Perhaps you are able to shrug it off, but the question as to what you believe lingers.

Society intends to freeze you in your tracks.  If Bill Nye; if the elected officials; if your friends and neighbors think you are strange, than maybe you are.  Maybe you do need to alter your actions, your beliefs, your views; after all, who wants to stand out in a crowd?

There are people who do believe strange things; people whose views you look at and ask if they are the one who are drunk based on the religious and political opinions and social viewpoints they hold that are really odd, and you wonder how anyone could believe them at all.  You know who they are, the tin foil hat club, the kool aid drinkers, the gullible who will believe any half baked conspiracy theory that they read on the internet.

But now, when someone asks you the same question, you are taken aback.  Who wants to be questioned if they drunk?  Who wants to be asked if they are crazy?  Who wants to be viewed as though they were not a normal member of society, but rather, are associated with those odd balls who populate late night television?

And so part of you says no, you are not drunk, but then you immediately alter your views and beliefs so as not to attract so much attention.  That is what the apostles of old would do, in the Garden of Gethsemane, they all ran away, rather than stand with Jesus the outsider.  Even after the resurrection, they hid in locked rooms for fear of the accusations that might come their way of being associated with someone who was odd.

But those were the old apostles, not the Pentecost apostles; just as it is the old Adam in you that runs and hides when others question what you believe, as opposed to the new Adam in you, who has been baptized in the Spirit into Christ’s life, death and resurrection, that now stands tall in the face of opposition.

And so the answer to the question posed on the streets of Jerusalem, the answer to the question posed on the streets of this community, is in fact: yes.
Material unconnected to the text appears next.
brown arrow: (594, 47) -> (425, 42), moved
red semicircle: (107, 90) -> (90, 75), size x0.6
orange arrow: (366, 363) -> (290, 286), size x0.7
You are not filled with the alcohol or drugs or other mind altering factors, but instead, you, as Peter quotes from the prophet Joel, have had the Spirit poured out upon you.  You are filled with Jesus.

For to receive the Holy Spirit, is to live not as the world lives, but to live as Jesus has called you to live.  To be filled with Jesus, is in fact to be seen as strange and unexplainable by the world, but at the same time it is to be seen as faithful and holy by your Father in heaven.
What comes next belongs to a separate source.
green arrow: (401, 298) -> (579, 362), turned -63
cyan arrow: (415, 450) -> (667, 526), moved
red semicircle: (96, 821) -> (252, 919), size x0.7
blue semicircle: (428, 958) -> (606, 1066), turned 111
The apostles are not drunk, and neither are you.  But you have drunk deeply from the blood of Jesus that is poured out for you for the forgiveness of sins.  You have immersed yourself in the waters of Holy Baptism that wash you clean.  You have feasted on the meal that is offered here, for your benefit and for your salvation.

The world looks at you as odd, peculiar, a misfit who is trying to force yourself on the society.  But that is not you at all; you are a people, set apart by your Father in heaven, who have been forgiven and redeemed by the blood of Jesus.

And thanks to efforts by Lutheran Hour Ministries, Lutheran Bible Translators, and a whole host of missionaries sent out by our very one Church body, the Gospel is proclaimed in all the world in very language and dialect, so that any who have ears to hear, may hear the good news of Christ Jesus.

The curse of the Tower of Babel remains.  The confusion persists.  Not that the world cannot hear the words of the Gospel spoken, but rather, that the words and actions are strange and out of place in our modern society.

And so the model of Pentecost continues: the people of God, pouring out into the streets of this city, and declaring all that God has done for you.  Some will hear and believe; others will ask the age old question: are you drunk?  To which you can respond with Peter: Not with alcohol, but with the Holy Spirit, filling our hearts and minds with the good news of Christ Jesus.  Embrace the world with this gospel message, tell the world that today, and every day, is a time to hear the mighty works of God in this and every place.